(Structured page parsing data)
%%

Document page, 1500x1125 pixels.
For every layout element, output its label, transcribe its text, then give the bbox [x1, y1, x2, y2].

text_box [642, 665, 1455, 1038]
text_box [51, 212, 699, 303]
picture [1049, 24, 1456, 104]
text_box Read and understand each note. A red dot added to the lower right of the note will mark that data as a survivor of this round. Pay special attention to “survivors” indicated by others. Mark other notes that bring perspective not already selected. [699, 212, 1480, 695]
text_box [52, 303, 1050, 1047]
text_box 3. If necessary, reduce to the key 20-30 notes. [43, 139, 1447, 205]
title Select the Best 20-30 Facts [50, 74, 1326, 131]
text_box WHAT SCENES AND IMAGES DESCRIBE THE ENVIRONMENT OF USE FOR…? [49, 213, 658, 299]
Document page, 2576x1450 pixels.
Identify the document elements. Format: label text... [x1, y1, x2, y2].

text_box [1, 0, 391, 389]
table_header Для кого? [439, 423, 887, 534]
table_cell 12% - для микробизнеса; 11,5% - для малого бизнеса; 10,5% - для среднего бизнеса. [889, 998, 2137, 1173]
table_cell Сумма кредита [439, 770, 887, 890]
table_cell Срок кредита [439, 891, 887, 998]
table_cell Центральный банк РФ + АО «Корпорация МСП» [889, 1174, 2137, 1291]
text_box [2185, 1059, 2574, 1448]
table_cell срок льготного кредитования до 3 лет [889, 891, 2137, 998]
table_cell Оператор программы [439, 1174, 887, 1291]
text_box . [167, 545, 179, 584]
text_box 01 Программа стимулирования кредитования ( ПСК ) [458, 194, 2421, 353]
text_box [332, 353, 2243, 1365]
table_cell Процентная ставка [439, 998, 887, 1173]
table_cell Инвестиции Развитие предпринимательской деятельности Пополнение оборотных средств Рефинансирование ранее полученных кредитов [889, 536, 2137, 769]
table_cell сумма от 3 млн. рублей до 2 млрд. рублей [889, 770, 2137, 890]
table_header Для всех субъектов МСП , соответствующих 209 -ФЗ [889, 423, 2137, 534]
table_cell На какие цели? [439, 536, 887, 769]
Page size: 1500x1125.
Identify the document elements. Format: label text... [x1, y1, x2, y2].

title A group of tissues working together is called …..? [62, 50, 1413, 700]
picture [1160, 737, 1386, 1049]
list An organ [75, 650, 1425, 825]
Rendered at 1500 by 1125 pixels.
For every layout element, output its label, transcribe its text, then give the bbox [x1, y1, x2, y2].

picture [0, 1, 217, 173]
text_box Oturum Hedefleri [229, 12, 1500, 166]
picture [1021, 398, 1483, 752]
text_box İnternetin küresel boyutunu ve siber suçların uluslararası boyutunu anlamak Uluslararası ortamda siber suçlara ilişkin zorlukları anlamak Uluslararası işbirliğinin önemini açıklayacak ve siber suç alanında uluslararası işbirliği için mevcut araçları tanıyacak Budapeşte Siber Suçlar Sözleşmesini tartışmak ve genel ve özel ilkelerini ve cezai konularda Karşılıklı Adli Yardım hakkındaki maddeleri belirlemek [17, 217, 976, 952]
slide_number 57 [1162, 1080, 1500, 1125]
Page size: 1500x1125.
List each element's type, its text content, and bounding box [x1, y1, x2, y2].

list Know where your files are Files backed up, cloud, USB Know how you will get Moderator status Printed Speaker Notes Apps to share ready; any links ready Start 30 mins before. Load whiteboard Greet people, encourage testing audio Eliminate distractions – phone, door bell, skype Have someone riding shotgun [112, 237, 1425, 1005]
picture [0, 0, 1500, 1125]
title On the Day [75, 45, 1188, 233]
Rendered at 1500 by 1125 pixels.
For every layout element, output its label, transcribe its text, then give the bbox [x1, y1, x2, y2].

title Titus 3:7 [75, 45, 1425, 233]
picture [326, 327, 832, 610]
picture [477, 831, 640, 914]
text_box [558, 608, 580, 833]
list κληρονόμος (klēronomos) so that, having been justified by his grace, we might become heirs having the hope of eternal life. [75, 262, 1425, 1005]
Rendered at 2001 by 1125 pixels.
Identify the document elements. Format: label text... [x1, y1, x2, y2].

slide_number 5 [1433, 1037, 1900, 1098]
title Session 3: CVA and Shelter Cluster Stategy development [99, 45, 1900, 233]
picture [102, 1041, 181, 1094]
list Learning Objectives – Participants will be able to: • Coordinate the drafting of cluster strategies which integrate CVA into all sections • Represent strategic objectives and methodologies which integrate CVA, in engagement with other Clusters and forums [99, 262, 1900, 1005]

%%

Instructions to follow >> A full, exact copy of the entries is required. Return it.

Exercise result >>
Document page, 1500x1125 pixels.
For every layout element, output its label, transcribe its text, then give the bbox [x1, y1, x2, y2].

text_box [642, 665, 1455, 1038]
text_box [51, 212, 699, 303]
picture [1049, 24, 1456, 104]
text_box Read and understand each note. A red dot added to the lower right of the note will mark that data as a survivor of this round. Pay special attention to “survivors” indicated by others. Mark other notes that bring perspective not already selected. [699, 212, 1480, 695]
text_box [52, 303, 1050, 1047]
text_box 3. If necessary, reduce to the key 20-30 notes. [43, 139, 1447, 205]
title Select the Best 20-30 Facts [50, 74, 1326, 131]
text_box WHAT SCENES AND IMAGES DESCRIBE THE ENVIRONMENT OF USE FOR…? [49, 213, 658, 299]
Document page, 2576x1450 pixels.
Identify the document elements. Format: label text... [x1, y1, x2, y2].

text_box [1, 0, 391, 389]
table_header Для кого? [439, 423, 887, 534]
table_cell 12% - для микробизнеса; 11,5% - для малого бизнеса; 10,5% - для среднего бизнеса. [889, 998, 2137, 1173]
table_cell Сумма кредита [439, 770, 887, 890]
table_cell Срок кредита [439, 891, 887, 998]
table_cell Центральный банк РФ + АО «Корпорация МСП» [889, 1174, 2137, 1291]
text_box [2185, 1059, 2574, 1448]
table_cell срок льготного кредитования до 3 лет [889, 891, 2137, 998]
table_cell Оператор программы [439, 1174, 887, 1291]
text_box . [167, 545, 179, 584]
text_box 01 Программа стимулирования кредитования ( ПСК ) [458, 194, 2421, 353]
text_box [332, 353, 2243, 1365]
table_cell Процентная ставка [439, 998, 887, 1173]
table_cell Инвестиции Развитие предпринимательской деятельности Пополнение оборотных средств Рефинансирование ранее полученных кредитов [889, 536, 2137, 769]
table_cell сумма от 3 млн. рублей до 2 млрд. рублей [889, 770, 2137, 890]
table_header Для всех субъектов МСП , соответствующих 209 -ФЗ [889, 423, 2137, 534]
table_cell На какие цели? [439, 536, 887, 769]
Page size: 1500x1125.
Identify the document elements. Format: label text... [x1, y1, x2, y2].

title A group of tissues working together is called …..? [62, 50, 1413, 700]
picture [1160, 737, 1386, 1049]
list An organ [75, 650, 1425, 825]
Rendered at 1500 by 1125 pixels.
For every layout element, output its label, transcribe its text, then give the bbox [x1, y1, x2, y2].

picture [0, 1, 217, 173]
text_box Oturum Hedefleri [229, 12, 1500, 166]
picture [1021, 398, 1483, 752]
text_box İnternetin küresel boyutunu ve siber suçların uluslararası boyutunu anlamak Uluslararası ortamda siber suçlara ilişkin zorlukları anlamak Uluslararası işbirliğinin önemini açıklayacak ve siber suç alanında uluslararası işbirliği için mevcut araçları tanıyacak Budapeşte Siber Suçlar Sözleşmesini tartışmak ve genel ve özel ilkelerini ve cezai konularda Karşılıklı Adli Yardım hakkındaki maddeleri belirlemek [17, 217, 976, 952]
slide_number 57 [1162, 1080, 1500, 1125]
Page size: 1500x1125.
List each element's type, its text content, and bounding box [x1, y1, x2, y2].

list Know where your files are Files backed up, cloud, USB Know how you will get Moderator status Printed Speaker Notes Apps to share ready; any links ready Start 30 mins before. Load whiteboard Greet people, encourage testing audio Eliminate distractions – phone, door bell, skype Have someone riding shotgun [112, 237, 1425, 1005]
picture [0, 0, 1500, 1125]
title On the Day [75, 45, 1188, 233]
Rendered at 1500 by 1125 pixels.
For every layout element, output its label, transcribe its text, then give the bbox [x1, y1, x2, y2].

title Titus 3:7 [75, 45, 1425, 233]
picture [326, 327, 832, 610]
picture [477, 831, 640, 914]
text_box [558, 608, 580, 833]
list κληρονόμος (klēronomos) so that, having been justified by his grace, we might become heirs having the hope of eternal life. [75, 262, 1425, 1005]
Rendered at 2001 by 1125 pixels.
Identify the document elements. Format: label text... [x1, y1, x2, y2].

slide_number 5 [1433, 1037, 1900, 1098]
title Session 3: CVA and Shelter Cluster Stategy development [99, 45, 1900, 233]
picture [102, 1041, 181, 1094]
list Learning Objectives – Participants will be able to: • Coordinate the drafting of cluster strategies which integrate CVA into all sections • Represent strategic objectives and methodologies which integrate CVA, in engagement with other Clusters and forums [99, 262, 1900, 1005]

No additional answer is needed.